Zdaniem Kobolewa szczególne znaczenie zyskują instrumenty kontroli pracy dużych spółek państwowych. Według niego w tym celu wprowadza się zarządzanie korporacyjne zgodne ze standardami OECD z niezależną i efektywną radą nadzorczą.

– Po drugie, na otwartym rynku efektywnym instrumentem kontroli państwowej spółki jest konkurencja ze strony prywatnych uczestników rynku.
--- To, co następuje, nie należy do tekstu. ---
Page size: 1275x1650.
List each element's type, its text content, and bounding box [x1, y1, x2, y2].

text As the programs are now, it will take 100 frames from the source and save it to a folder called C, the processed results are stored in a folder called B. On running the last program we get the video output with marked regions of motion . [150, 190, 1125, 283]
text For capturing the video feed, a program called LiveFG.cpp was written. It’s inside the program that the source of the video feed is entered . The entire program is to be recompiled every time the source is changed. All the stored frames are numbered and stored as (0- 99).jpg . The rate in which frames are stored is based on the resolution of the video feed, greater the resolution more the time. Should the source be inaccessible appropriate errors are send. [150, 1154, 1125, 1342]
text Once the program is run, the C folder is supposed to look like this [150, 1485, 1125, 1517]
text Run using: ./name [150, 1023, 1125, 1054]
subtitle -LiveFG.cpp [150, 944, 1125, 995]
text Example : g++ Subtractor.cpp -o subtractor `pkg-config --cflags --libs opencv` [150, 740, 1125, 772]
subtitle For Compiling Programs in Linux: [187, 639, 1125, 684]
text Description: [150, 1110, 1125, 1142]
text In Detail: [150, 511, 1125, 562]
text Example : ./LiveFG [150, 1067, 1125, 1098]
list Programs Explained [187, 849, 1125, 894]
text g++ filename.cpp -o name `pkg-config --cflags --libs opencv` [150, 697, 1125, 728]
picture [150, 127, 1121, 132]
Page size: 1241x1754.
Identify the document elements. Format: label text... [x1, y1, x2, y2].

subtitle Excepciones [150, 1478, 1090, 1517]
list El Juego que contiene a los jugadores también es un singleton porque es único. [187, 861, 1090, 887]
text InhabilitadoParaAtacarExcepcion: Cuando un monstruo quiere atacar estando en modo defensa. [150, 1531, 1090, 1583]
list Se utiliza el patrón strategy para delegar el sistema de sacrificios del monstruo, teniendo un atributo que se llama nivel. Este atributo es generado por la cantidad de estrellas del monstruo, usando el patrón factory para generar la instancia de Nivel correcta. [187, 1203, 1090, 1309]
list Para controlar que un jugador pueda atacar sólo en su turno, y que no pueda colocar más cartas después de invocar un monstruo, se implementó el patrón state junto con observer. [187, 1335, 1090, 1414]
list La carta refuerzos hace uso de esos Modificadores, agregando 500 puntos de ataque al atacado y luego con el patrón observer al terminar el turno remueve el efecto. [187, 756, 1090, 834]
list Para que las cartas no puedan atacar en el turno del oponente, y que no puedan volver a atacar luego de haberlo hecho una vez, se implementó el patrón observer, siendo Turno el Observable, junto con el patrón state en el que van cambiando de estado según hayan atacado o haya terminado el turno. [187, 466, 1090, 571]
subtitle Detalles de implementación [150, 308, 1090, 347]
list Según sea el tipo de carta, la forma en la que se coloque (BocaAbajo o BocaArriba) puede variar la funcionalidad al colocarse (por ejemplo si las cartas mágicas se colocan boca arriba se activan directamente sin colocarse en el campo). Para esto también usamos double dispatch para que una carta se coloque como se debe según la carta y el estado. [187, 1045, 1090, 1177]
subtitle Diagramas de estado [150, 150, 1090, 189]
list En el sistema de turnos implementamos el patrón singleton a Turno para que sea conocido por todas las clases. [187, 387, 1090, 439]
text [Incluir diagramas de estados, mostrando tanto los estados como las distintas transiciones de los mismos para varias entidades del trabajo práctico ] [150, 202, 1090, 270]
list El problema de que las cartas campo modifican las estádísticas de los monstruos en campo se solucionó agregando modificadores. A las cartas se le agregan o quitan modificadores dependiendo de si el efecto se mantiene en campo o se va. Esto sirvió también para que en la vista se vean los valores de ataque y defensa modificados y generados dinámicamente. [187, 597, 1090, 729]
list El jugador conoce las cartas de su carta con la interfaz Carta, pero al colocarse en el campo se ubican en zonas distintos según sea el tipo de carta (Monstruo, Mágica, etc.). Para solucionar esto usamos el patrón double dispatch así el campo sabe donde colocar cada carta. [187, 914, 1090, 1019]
Ostatecznie wszelkie możliwości dla efektywnej kontroli stwarza przygotowane przez Naftogaz IPO, ponieważ standardy spółki publicznej wymagają pełnej otwartości i transparentności – powiedział prezes ukraińskiego koncernu, dodając, że na częściowym IPO budżet państwa może uzyskać ok. 10 mld dolarów.

Ukraina potrzebuje Naftogazu

Z kolei uzasadniając potrzebę obecności zintegrowanej pionowo spółki państwowej, dyrektor zarządzający w McKinsey Georges Massoud stwierdził, że „w krajach rozwijających się 70 proc. spółek naftowo-gazowych należy do państwa. Jest to przede wszystkim podyktowane funkcją bezpieczeństwa i niezależności energetycznej”. Według niego w przeciągu najbliższych lat wpływy z Naftogazu do budżetu państwa, włączając w to dywidendy oraz potencjalne dochody w przypadku przeprowadzenia IPO, mogłyby wynieść ok. 20 mld dolarów. To ważne z perspektywy zapewnienia finansowej stabilności Ukrainy. Ponadto Massoud wyraził przekonanie, że pozyskanie 4 mld dolarów, które są konieczne do realizacji nad Dnieprem Programu 20/20, leży w zasięgu wyłącznie takiej grupy jak Naftogaz.

Podczas wystąpienia w trakcie konferencji ambasador Stanów Zjednoczonych na Ukrainie Marie Louise Yovanovitch stwierdziła, że żadne państwo nie powinno wykorzystywać „energetycznej dźwigni”, aby naciskać na Ukrainę. Przekonywała ona o pełnym poparciu ze strony Unii Europejskiej oraz USA dla zbudowania na Ukrainie transparentnego rynku energetycznego. Jej zdaniem zakładane reformy umożliwią Naftogazowi zapewnienie energetycznej niezależności Ukrainy.